Collected data:

###

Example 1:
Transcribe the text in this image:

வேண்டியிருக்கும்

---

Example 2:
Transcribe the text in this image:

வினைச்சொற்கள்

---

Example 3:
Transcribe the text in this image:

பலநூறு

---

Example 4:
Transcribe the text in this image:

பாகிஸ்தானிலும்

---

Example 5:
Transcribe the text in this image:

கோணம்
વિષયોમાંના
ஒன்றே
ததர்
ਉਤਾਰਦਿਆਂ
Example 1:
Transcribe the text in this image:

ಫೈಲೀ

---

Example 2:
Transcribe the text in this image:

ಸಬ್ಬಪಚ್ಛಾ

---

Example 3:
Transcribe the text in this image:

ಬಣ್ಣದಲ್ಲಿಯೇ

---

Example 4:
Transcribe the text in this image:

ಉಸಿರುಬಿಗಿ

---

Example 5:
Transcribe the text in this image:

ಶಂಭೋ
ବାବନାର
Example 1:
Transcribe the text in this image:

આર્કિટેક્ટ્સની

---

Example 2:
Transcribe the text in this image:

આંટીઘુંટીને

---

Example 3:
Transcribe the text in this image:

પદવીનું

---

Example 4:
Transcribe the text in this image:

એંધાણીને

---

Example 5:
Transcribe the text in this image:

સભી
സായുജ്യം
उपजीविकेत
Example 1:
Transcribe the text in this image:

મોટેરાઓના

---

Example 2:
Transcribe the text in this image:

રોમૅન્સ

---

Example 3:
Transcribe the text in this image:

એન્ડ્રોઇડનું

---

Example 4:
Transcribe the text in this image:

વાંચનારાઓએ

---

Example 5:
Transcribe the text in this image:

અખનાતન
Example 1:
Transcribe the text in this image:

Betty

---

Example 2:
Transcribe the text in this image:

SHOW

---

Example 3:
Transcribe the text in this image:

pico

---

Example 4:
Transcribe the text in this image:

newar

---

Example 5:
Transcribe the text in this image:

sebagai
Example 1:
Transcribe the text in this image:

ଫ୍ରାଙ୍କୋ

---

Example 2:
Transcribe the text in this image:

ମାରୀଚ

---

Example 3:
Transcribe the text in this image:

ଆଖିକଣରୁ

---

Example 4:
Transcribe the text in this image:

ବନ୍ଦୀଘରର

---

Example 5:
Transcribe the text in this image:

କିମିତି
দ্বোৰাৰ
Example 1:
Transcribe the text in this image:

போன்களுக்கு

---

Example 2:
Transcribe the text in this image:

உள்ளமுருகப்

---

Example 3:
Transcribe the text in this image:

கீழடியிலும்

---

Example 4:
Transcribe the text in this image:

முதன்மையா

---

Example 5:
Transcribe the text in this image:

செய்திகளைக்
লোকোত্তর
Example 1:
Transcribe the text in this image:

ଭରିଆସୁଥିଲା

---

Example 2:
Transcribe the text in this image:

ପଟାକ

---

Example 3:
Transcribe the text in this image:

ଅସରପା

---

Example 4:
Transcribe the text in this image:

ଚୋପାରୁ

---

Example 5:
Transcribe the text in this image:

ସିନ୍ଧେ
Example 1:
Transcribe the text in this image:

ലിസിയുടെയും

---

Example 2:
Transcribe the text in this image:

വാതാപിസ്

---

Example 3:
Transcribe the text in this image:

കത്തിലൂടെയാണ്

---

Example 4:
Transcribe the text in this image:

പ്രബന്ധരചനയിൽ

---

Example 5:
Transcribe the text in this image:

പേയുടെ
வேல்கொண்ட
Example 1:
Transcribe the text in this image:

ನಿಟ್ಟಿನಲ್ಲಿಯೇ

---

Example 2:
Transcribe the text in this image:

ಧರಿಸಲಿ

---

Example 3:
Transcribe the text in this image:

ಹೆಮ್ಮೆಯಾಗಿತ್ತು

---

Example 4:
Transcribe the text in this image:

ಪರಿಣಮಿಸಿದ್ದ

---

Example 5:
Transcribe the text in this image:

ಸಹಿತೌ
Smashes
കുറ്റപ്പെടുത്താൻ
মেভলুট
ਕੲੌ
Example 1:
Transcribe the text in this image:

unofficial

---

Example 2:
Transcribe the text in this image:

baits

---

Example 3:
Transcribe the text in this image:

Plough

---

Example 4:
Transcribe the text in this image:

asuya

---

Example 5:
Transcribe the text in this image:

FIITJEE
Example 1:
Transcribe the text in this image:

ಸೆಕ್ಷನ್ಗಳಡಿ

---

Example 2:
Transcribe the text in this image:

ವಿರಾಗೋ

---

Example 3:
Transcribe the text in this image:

###

(Aim of the task) Restate the records, all of them, precisely as written.

(Solution to the exercise)
Example 1:
Transcribe the text in this image:

வேண்டியிருக்கும்

---

Example 2:
Transcribe the text in this image:

வினைச்சொற்கள்

---

Example 3:
Transcribe the text in this image:

பலநூறு

---

Example 4:
Transcribe the text in this image:

பாகிஸ்தானிலும்

---

Example 5:
Transcribe the text in this image:

கோணம்
વિષયોમાંના
ஒன்றே
ததர்
ਉਤਾਰਦਿਆਂ
Example 1:
Transcribe the text in this image:

ಫೈಲೀ

---

Example 2:
Transcribe the text in this image:

ಸಬ್ಬಪಚ್ಛಾ

---

Example 3:
Transcribe the text in this image:

ಬಣ್ಣದಲ್ಲಿಯೇ

---

Example 4:
Transcribe the text in this image:

ಉಸಿರುಬಿಗಿ

---

Example 5:
Transcribe the text in this image:

ಶಂಭೋ
ବାବନାର
Example 1:
Transcribe the text in this image:

આર્કિટેક્ટ્સની

---

Example 2:
Transcribe the text in this image:

આંટીઘુંટીને

---

Example 3:
Transcribe the text in this image:

પદવીનું

---

Example 4:
Transcribe the text in this image:

એંધાણીને

---

Example 5:
Transcribe the text in this image:

સભી
സായുജ്യം
उपजीविकेत
Example 1:
Transcribe the text in this image:

મોટેરાઓના

---

Example 2:
Transcribe the text in this image:

રોમૅન્સ

---

Example 3:
Transcribe the text in this image:

એન્ડ્રોઇડનું

---

Example 4:
Transcribe the text in this image:

વાંચનારાઓએ

---

Example 5:
Transcribe the text in this image:

અખનાતન
Example 1:
Transcribe the text in this image:

Betty

---

Example 2:
Transcribe the text in this image:

SHOW

---

Example 3:
Transcribe the text in this image:

pico

---

Example 4:
Transcribe the text in this image:

newar

---

Example 5:
Transcribe the text in this image:

sebagai
Example 1:
Transcribe the text in this image:

ଫ୍ରାଙ୍କୋ

---

Example 2:
Transcribe the text in this image:

ମାରୀଚ

---

Example 3:
Transcribe the text in this image:

ଆଖିକଣରୁ

---

Example 4:
Transcribe the text in this image:

ବନ୍ଦୀଘରର

---

Example 5:
Transcribe the text in this image:

କିମିତି
দ্বোৰাৰ
Example 1:
Transcribe the text in this image:

போன்களுக்கு

---

Example 2:
Transcribe the text in this image:

உள்ளமுருகப்

---

Example 3:
Transcribe the text in this image:

கீழடியிலும்

---

Example 4:
Transcribe the text in this image:

முதன்மையா

---

Example 5:
Transcribe the text in this image:

செய்திகளைக்
লোকোত্তর
Example 1:
Transcribe the text in this image:

ଭରିଆସୁଥିଲା

---

Example 2:
Transcribe the text in this image:

ପଟାକ

---

Example 3:
Transcribe the text in this image:

ଅସରପା

---

Example 4:
Transcribe the text in this image:

ଚୋପାରୁ

---

Example 5:
Transcribe the text in this image:

ସିନ୍ଧେ
Example 1:
Transcribe the text in this image:

ലിസിയുടെയും

---

Example 2:
Transcribe the text in this image:

വാതാപിസ്

---

Example 3:
Transcribe the text in this image:

കത്തിലൂടെയാണ്

---

Example 4:
Transcribe the text in this image:

പ്രബന്ധരചനയിൽ

---

Example 5:
Transcribe the text in this image:

പേയുടെ
வேல்கொண்ட
Example 1:
Transcribe the text in this image:

ನಿಟ್ಟಿನಲ್ಲಿಯೇ

---

Example 2:
Transcribe the text in this image:

ಧರಿಸಲಿ

---

Example 3:
Transcribe the text in this image:

ಹೆಮ್ಮೆಯಾಗಿತ್ತು

---

Example 4:
Transcribe the text in this image:

ಪರಿಣಮಿಸಿದ್ದ

---

Example 5:
Transcribe the text in this image:

ಸಹಿತೌ
Smashes
കുറ്റപ്പെടുത്താൻ
মেভলুট
ਕੲੌ
Example 1:
Transcribe the text in this image:

unofficial

---

Example 2:
Transcribe the text in this image:

baits

---

Example 3:
Transcribe the text in this image:

Plough

---

Example 4:
Transcribe the text in this image:

asuya

---

Example 5:
Transcribe the text in this image:

FIITJEE
Example 1:
Transcribe the text in this image:

ಸೆಕ್ಷನ್ಗಳಡಿ

---

Example 2:
Transcribe the text in this image:

ವಿರಾಗೋ

---

Example 3:
Transcribe the text in this image:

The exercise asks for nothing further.